**Apply what you read**
(1) Condense the paragraph of the CVS Classic excerpt that begins "Perhaps the one area where this annual golf gathering" into a bulleted list that keeps its main facts.
(2) Render this sentence from the CVS Classic excerpt in Spanish: "As far as locking down dates for the 2014 edition, Costello mentioned that all the particulars will be ironed out once the schedules for the PGA, LPGA and Champions are released."

**Excerpt**
++++++++++
Perhaps the one area where this annual golf gathering has come a long way is reflective in the true reason why spectators flock to RICC – the golfers themselves. This year’s field proved a “Who’s Who” of recognizable names, from noted PGA Tour stars in Watson and Fowler, to a quartet of females headlined by World Golf Hall of Famers Annika Sorenstam and Julie Inkster, to a pair of decorated veterans who have combined to win five major championships in Fuzzy Zoeller and Nick Price.
“When this started out [in 1999], Brad and Billy were on the PGA Tour. Now Brad’s on the Champions Tour and Billy’s soon to be, but I think the mix will stay,” noted Costello, who has been associated with 12 of the 15 CVS Classics. “Both guys have a finger on the pulse on who’s hot at the time and who’s going to work well with the crowd, because this is a fan-friendly event.”
Looking ahead, Boone noted that the groundwork in preparation for next year’s CVS Classic will be laid this September. Her favorite moment of the entire production comes in December when she sees the smiles on the beneficiaries’ faces.
“It’s a very big event for us because we take that commitment to the non-profits seriously,” said Boone.
As far as locking down dates for the 2014 edition, Costello mentioned that all the particulars will be ironed out once the schedules for the PGA, LPGA and Champions are released.
“It’s such a tradition and a huge team effort that you can’t say enough,” he said.
++++++++++
Data extracted from a collection
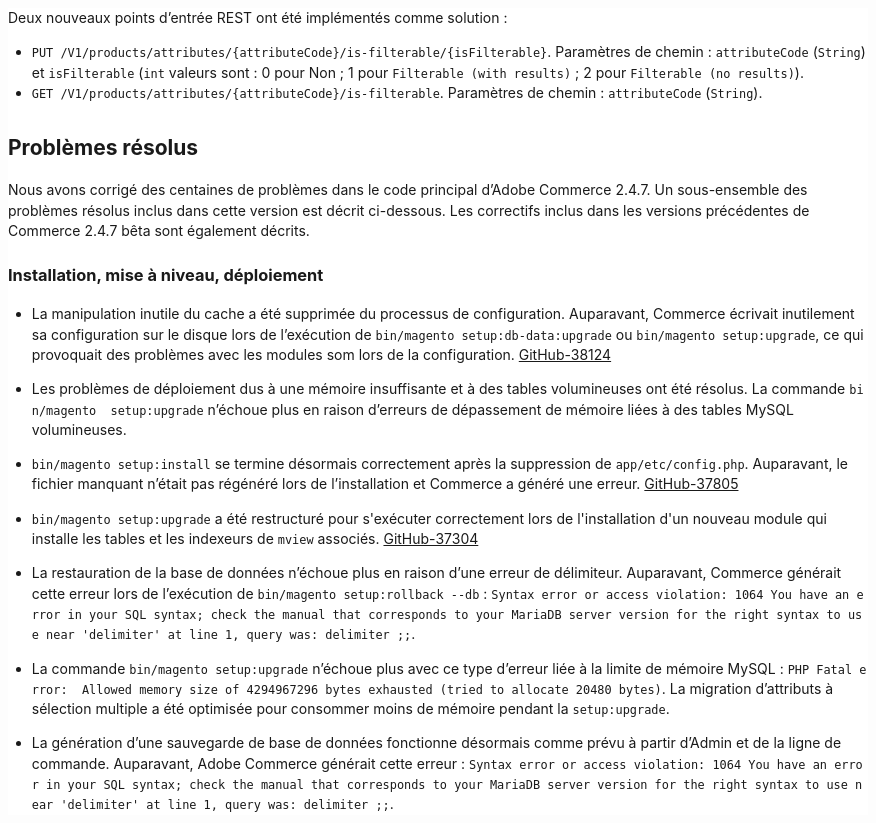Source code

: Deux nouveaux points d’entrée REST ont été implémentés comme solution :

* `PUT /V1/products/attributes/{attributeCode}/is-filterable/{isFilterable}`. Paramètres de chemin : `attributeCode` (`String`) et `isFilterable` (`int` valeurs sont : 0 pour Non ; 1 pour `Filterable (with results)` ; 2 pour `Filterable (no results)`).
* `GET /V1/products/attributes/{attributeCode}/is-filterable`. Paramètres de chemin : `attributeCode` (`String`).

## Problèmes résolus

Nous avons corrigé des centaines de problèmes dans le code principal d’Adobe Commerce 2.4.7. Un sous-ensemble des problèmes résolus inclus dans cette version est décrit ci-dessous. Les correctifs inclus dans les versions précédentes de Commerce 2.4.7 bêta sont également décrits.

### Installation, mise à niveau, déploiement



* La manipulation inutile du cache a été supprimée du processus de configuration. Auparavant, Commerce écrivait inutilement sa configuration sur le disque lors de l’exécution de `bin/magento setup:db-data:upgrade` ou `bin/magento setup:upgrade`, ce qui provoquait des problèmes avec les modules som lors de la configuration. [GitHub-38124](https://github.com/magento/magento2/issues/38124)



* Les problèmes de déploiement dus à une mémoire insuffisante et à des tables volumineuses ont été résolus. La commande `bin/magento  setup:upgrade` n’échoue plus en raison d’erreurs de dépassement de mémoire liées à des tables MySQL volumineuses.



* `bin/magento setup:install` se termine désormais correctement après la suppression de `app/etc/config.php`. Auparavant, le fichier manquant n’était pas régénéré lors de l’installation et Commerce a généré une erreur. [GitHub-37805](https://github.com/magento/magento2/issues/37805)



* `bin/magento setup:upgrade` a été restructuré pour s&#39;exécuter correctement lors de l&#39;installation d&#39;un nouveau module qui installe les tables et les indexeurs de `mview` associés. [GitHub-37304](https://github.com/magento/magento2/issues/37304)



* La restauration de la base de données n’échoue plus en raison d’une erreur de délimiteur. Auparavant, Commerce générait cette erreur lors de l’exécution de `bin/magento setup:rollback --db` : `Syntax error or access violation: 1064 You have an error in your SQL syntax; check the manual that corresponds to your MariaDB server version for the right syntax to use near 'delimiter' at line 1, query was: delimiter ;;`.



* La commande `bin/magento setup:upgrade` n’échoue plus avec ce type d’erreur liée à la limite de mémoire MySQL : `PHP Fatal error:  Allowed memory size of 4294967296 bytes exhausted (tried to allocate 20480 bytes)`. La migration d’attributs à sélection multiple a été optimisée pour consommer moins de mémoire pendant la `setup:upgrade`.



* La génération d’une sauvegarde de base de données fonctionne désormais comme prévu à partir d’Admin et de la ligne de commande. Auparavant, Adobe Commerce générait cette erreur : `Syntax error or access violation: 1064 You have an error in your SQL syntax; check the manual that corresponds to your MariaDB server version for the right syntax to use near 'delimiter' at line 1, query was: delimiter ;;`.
++++++++++
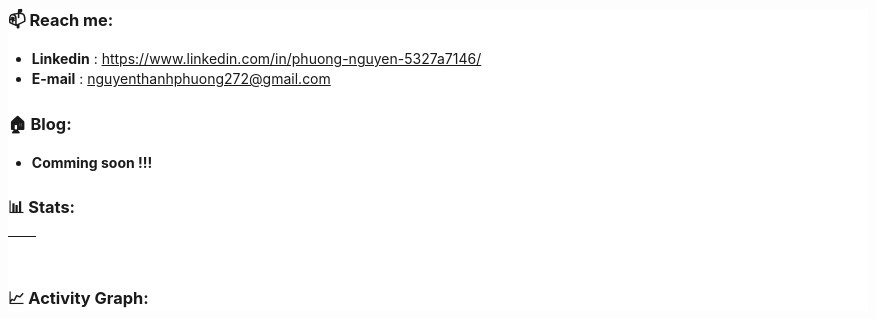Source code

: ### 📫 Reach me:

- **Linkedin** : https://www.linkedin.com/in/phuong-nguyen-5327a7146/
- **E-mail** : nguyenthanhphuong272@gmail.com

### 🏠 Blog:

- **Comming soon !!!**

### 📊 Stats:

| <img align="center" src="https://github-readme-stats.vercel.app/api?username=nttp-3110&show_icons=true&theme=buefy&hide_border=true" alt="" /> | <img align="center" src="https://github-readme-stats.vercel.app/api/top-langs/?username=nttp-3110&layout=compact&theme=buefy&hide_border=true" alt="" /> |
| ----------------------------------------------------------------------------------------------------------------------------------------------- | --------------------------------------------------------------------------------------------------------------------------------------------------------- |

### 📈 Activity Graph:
++++++++++
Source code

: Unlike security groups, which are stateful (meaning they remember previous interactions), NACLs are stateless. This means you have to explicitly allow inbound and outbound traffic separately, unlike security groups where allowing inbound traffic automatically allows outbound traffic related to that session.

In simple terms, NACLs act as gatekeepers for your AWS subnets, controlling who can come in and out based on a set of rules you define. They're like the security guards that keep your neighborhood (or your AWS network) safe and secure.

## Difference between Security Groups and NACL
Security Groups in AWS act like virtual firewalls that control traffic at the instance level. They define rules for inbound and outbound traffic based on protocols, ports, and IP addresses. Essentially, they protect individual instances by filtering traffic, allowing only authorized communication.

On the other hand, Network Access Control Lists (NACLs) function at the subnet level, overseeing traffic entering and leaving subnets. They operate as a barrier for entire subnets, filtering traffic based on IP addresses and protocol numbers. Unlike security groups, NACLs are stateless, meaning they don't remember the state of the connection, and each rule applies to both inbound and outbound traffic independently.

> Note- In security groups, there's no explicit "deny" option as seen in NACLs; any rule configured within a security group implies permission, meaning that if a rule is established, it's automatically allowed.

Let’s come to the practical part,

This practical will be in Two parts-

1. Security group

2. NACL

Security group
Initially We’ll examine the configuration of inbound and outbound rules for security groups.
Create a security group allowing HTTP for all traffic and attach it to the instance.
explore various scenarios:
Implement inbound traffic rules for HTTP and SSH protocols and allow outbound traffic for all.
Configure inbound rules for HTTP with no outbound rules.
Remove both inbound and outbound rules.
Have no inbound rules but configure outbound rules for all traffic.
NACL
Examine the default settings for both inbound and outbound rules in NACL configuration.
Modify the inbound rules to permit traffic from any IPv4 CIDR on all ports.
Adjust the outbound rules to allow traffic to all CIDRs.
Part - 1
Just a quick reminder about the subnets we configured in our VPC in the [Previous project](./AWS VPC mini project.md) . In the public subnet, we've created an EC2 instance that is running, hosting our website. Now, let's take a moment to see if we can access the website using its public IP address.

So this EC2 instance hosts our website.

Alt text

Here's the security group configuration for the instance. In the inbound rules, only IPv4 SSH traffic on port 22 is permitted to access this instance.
++++++++++
**Solutions in order**
(1)
- Spectators come to RICC mainly for the golfers.
- This year's field was a "Who's Who" of recognizable names:
  - PGA Tour stars Watson and Fowler
  - four women, headlined by World Golf Hall of Famers Annika Sorenstam and Julie Inkster
  - veterans Fuzzy Zoeller and Nick Price, who have won five major championships between them

(2) En cuanto a fijar las fechas de la edición de 2014, Costello mencionó que todos los detalles se resolverán una vez que se publiquen los calendarios de la PGA, la LPGA y el Champions.